James Hansen, the director of NASA's Goddard Institute for Space Studies, warned last month that plants like the Turk facility near Hope are “factories of death.” He testified in England that a plant only slightly larger than Turk would be responsible in its lifetime for the extermination of about 400 species.

But the utilities and the state regulators who serve them look at it another way: A little place like Arkansas can't solve a problem of biblical scale so why put ourselves out just to be a tiny part of the solution?

That must be how lawmakers look at it, too. The legislature, lobbied heavily by the gas and electric companies, has stymied a little package of bills recommended by the Governor's Commission on Global Warming that might bring about some fuel conservation and shrink Arkansas's carbon footprint just a little. Even baby steps are too much.

One bill would encourage —encourage, not order — electric utilities to devise conservation programs and do their dead-level best to reduce kilowatt usage by 1 percent by 2013 and gas companies to try to conserve a mere three-fourths of 1 percent. They could capitalize the costs of their efficiency programs and earn on them. Another bill would encourage government at every level, from schools to the Capitol, to retrofit their facilities to reduce energy consumption. Another would lower barriers to creating a renewable energy market and help people upgrade to renewable sources. All have been buried in House committees.

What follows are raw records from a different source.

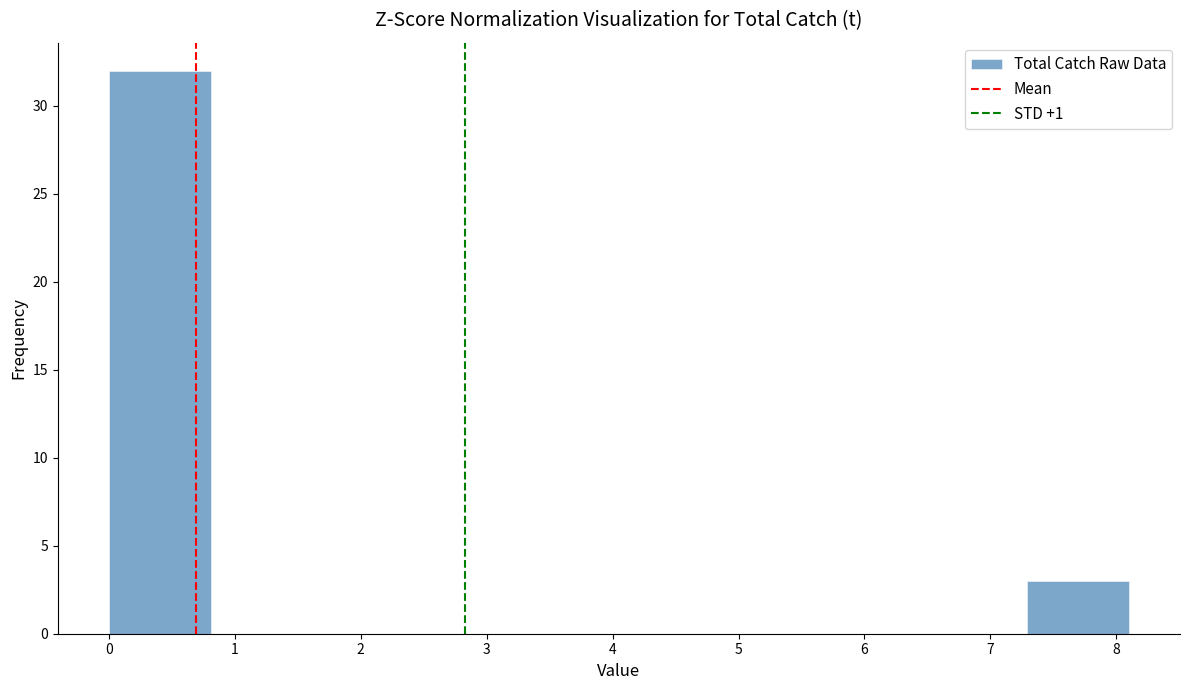

Which range on the x-axis has the tallest bar?

0.00 to 0.81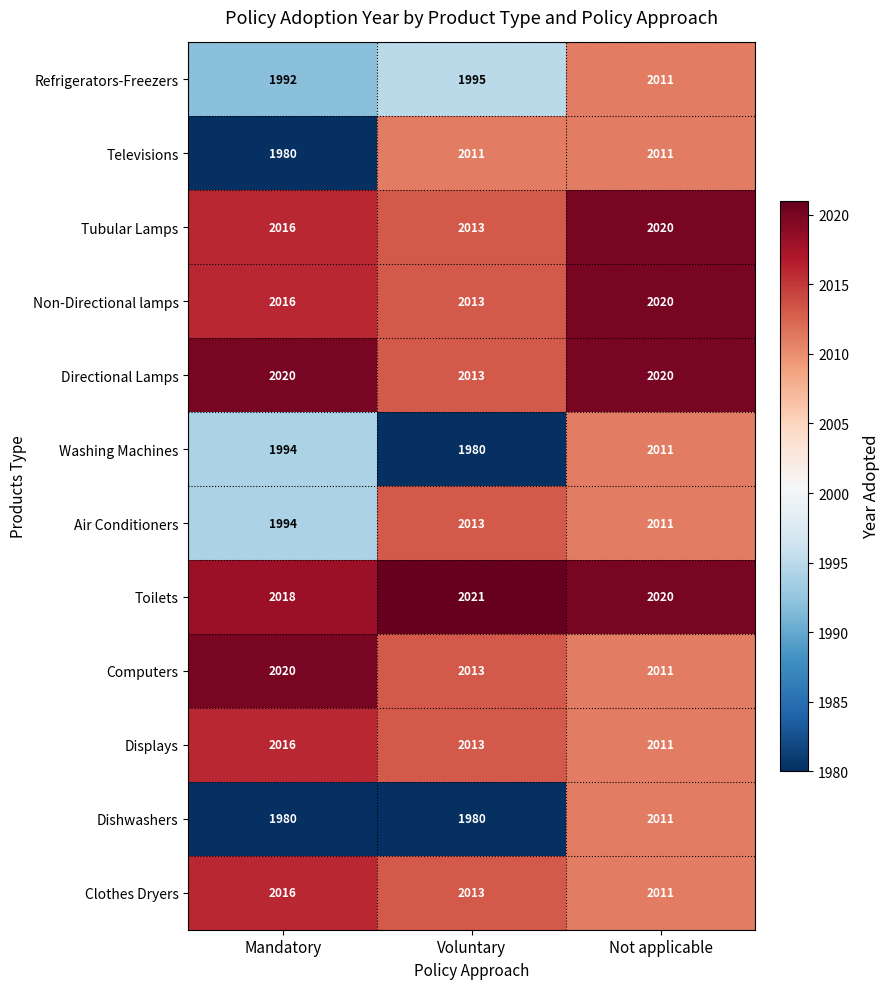

What is the maximum value for Toilets?

2021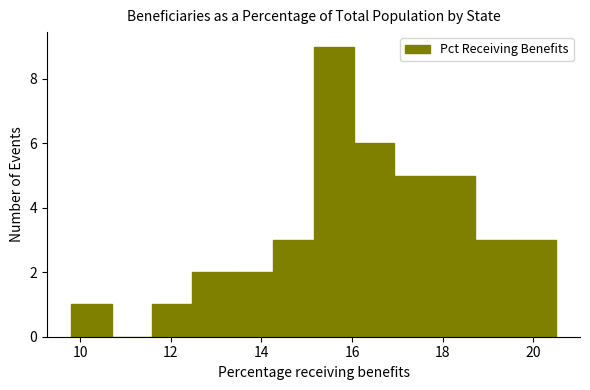

Over which range of the x-axis is the bar tallest?

15.2 to 16.0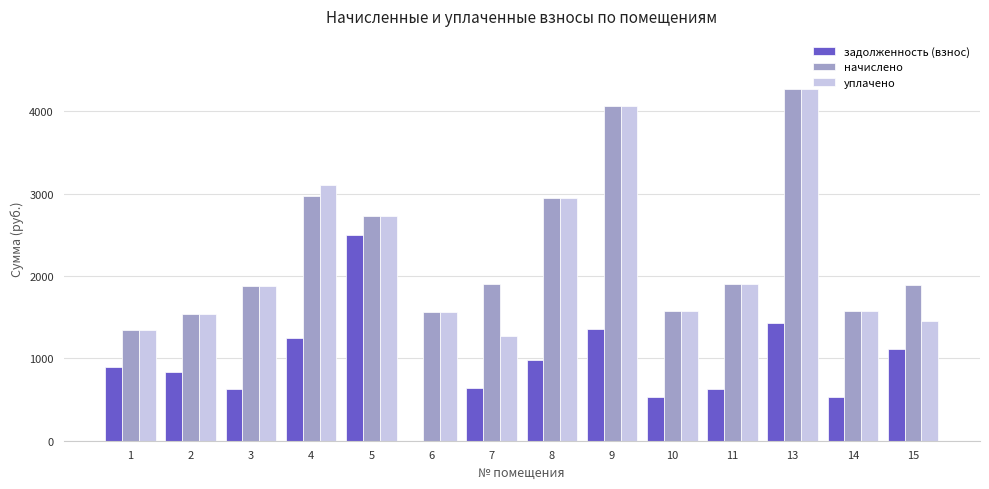

The value of начислено at 7 is 1904.0. True or false?

True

They are modeled after far bolder measures taken in California after the great oil price shocks of the early 1970s and the cycle of inflation and recession that followed. While the average American burns 12,000 kilowatt hours a year — an Arkansan even more — a Californian burns less than 7,000. A California family spends $800 a year less on energy than it would have without all the conservation measures taken since 1975. It's been good for the climate, too. Carbon dioxide emissions per capita have fallen by 30 percent. They saved a couple dozen power plants like Turk.

The legislature promises that it will not throw us into that briar patch, not unless the utilities are willing.